If you don't know a true packrat, let me tell you it is no joke. A true packrat fills most every corner of their home with...well...stuff. Piles, mounds, stacks of papers, merchandise and junk of all descriptions. Boxes and boxes of electronic components, tools, automotive parts, yacht batteries (we live in Colorado), lumber, odd bits of everything people didn't want at the neighborhood garage sale, stacks of corrugated roofing material, rebar, fixtures of all descriptions removed from houses of friends, neighbors and people he doesn't even know. There will always be a use for the hoarded item one day. These things are so useful that life become impeded by their presence. A couch becomes not a place to sit a weary body and chat with a friend, but storage for boxes o'crap and piles o'junk papers. One need not sit at the dining table when it will hold an extra generator, a compressor, broken picture frames, rc airplane motors, submersible pumps and a case of WD-40. The stove becomes yet another storage place, making it unusable for the preparation of food. The kitchen sink may be unreachable for months on end when a new pump for the well is sitting in front of it.

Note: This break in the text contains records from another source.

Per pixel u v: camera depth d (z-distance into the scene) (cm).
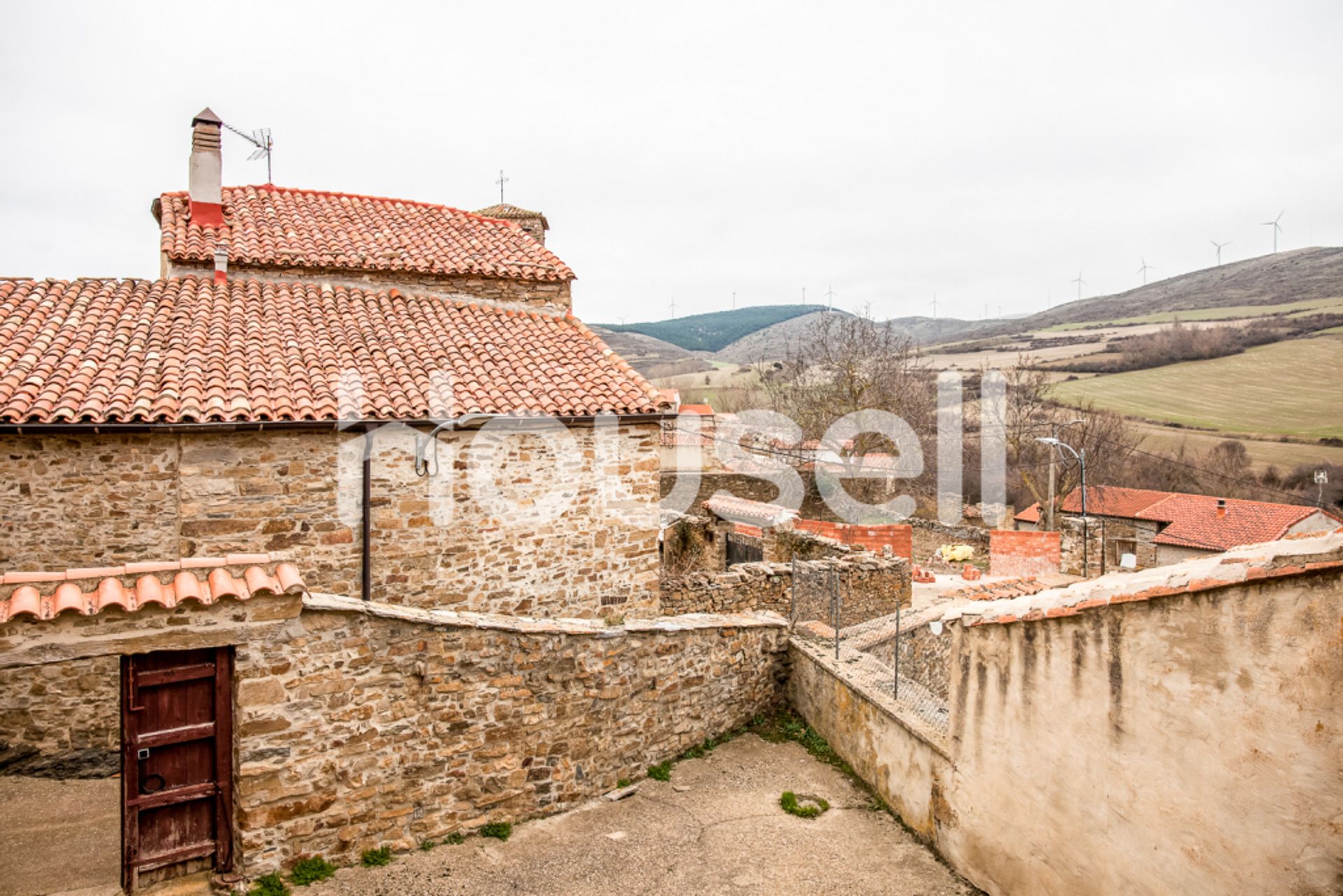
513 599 1097
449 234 1493
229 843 636
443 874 676
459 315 1305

A true packrat has stacks of items they bought and never used, whether at a garage sale or at the clearance rack at the hardware store. Women packrats may have dozens of unused, still wrapped aprons, bags of linens, blouses spanning many colors, styles and eras, all with the tags still on them. Men may do the same thing, but often they are obsessed with things like radios, power tools, TVs, bags of tube socks, pens, rulers, oil filters, and cameras.

Well, if you need a whazit for a schedingyding, the '43 model, not the '44 or '42, Roy probably has one, and if you give him a few minutes he can probably locate that whazit and the doohickey that goes with it, as well as the schlemlerdinckel that makes it work better, and will be able to tell you just how to remove the ringydingy nozzel to replace the whazit, the doohickey and to add the schlemlerdinckel as well.

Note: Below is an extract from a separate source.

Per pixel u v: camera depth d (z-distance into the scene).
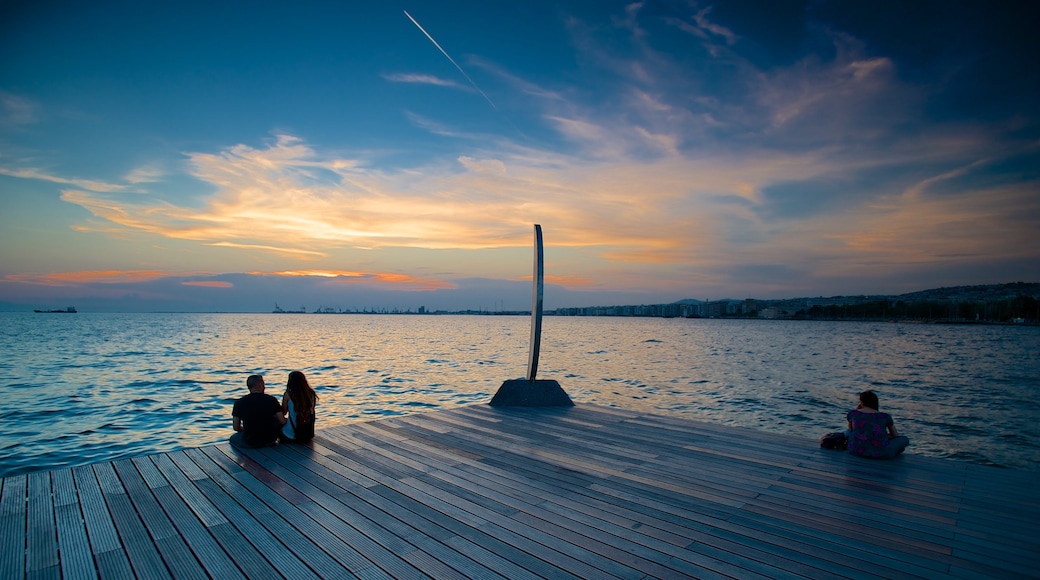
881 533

Some time back, Cousin Roy told me he had made me executor of his estate. Given the sheer volume of stuff filling his house, garage, screen porch, storage sheds, trailers on his property as well as the stuff stacked against the house, I can remember being both flattered and horrified. Over the last 6 months, Roy has made considerable progress reducing the piles o'crap. I have been quite hopeful that he had finally conquered this compusion.

Alas. Today I was called to come pick up free firewood. It wasn't a good time, but I was told that it was now or never, that the stuff would be gone tomorrow, so I went. I picked up a truck load of firewood, and while I was doing that, I watched as Roy filled his truck with used and excess building materials, including a one-piece shower unit. He has no possible use for a shower unit. None. He told me he had been working loading and unloading for days and had a stack as high as his privacy fence. He has a six foot privacy fence. I am officially horrified. Horrified and depressed.

In the space of a couple of days he managed to undo 6 months of progress. It depresses and overwhelms me with the magnitude of the task should he die tomorrow. There is no flattery in being the executor of this estate.

Also depressing is that the place where we were gathering the free materials had bags of discarded possessions, presumably from a series of tenants of a rather rundown old house. Bags of children's toys were amongst the piles of firewood. We uncovered either two dead birds, or the decomposing spread out remains of one. I also uncovered a broken glass pipe. I don't know what drug turns a pipe black, but I imagine most any would as the substance is burned. Sad to think that there were drugs and children, poverty and misuse of funds involving children. The human despair and the depravity...oh, it just makes me so incredibly sad.

I want to run and clean out something, throw something away, but I realize that just this past week I tacked the laundry/utility room and brought it to some semblance of order, even throwing away some things in the process. Good. The panic attack is held at bay, and is even receeding. Breathe slowly. In. Out. In. Out. Ahhhhh. Must remember to breathe.